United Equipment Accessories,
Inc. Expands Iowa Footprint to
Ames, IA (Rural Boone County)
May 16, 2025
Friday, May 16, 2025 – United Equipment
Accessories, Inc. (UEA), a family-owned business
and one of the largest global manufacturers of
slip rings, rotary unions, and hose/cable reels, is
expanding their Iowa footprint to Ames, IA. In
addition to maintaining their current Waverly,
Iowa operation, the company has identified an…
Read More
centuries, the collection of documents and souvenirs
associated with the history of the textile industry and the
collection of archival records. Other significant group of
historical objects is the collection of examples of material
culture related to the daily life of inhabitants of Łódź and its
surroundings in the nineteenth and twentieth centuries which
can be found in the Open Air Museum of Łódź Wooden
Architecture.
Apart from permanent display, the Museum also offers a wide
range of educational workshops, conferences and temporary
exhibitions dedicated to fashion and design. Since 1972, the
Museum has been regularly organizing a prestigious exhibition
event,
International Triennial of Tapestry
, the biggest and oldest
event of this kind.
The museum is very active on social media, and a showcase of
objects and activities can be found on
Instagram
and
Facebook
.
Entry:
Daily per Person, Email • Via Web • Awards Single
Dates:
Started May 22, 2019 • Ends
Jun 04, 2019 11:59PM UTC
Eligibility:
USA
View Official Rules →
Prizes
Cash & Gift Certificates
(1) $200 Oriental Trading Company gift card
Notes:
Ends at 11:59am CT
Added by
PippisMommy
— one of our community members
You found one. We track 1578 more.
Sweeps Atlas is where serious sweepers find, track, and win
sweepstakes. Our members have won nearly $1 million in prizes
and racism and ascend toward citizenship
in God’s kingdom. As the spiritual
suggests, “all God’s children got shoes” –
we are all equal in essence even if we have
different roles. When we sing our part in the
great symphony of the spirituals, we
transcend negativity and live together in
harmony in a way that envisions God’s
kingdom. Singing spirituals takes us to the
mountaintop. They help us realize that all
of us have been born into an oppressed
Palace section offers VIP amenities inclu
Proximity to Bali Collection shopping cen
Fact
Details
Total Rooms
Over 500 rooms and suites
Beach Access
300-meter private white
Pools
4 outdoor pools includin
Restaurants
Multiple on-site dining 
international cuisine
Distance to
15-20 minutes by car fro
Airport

■ ■ ■ ■ ■

Please rewrite the records from the start through the line containing "of us have been born into an oppressed", replacing "slip rings" with "collector rings" and leaving everything else as it is.

United Equipment Accessories,
Inc. Expands Iowa Footprint to
Ames, IA (Rural Boone County)
May 16, 2025
Friday, May 16, 2025 – United Equipment
Accessories, Inc. (UEA), a family-owned business
and one of the largest global manufacturers of
collector rings, rotary unions, and hose/cable reels, is
expanding their Iowa footprint to Ames, IA. In
addition to maintaining their current Waverly,
Iowa operation, the company has identified an…
Read More
centuries, the collection of documents and souvenirs
associated with the history of the textile industry and the
collection of archival records. Other significant group of
historical objects is the collection of examples of material
culture related to the daily life of inhabitants of Łódź and its
surroundings in the nineteenth and twentieth centuries which
can be found in the Open Air Museum of Łódź Wooden
Architecture.
Apart from permanent display, the Museum also offers a wide
range of educational workshops, conferences and temporary
exhibitions dedicated to fashion and design. Since 1972, the
Museum has been regularly organizing a prestigious exhibition
event,
International Triennial of Tapestry
, the biggest and oldest
event of this kind.
The museum is very active on social media, and a showcase of
objects and activities can be found on
Instagram
and
Facebook
.
Entry:
Daily per Person, Email • Via Web • Awards Single
Dates:
Started May 22, 2019 • Ends
Jun 04, 2019 11:59PM UTC
Eligibility:
USA
View Official Rules →
Prizes
Cash & Gift Certificates
(1) $200 Oriental Trading Company gift card
Notes:
Ends at 11:59am CT
Added by
PippisMommy
— one of our community members
You found one. We track 1578 more.
Sweeps Atlas is where serious sweepers find, track, and win
sweepstakes. Our members have won nearly $1 million in prizes
and racism and ascend toward citizenship
in God’s kingdom. As the spiritual
suggests, “all God’s children got shoes” –
we are all equal in essence even if we have
different roles. When we sing our part in the
great symphony of the spirituals, we
transcend negativity and live together in
harmony in a way that envisions God’s
kingdom. Singing spirituals takes us to the
mountaintop. They help us realize that all
of us have been born into an oppressed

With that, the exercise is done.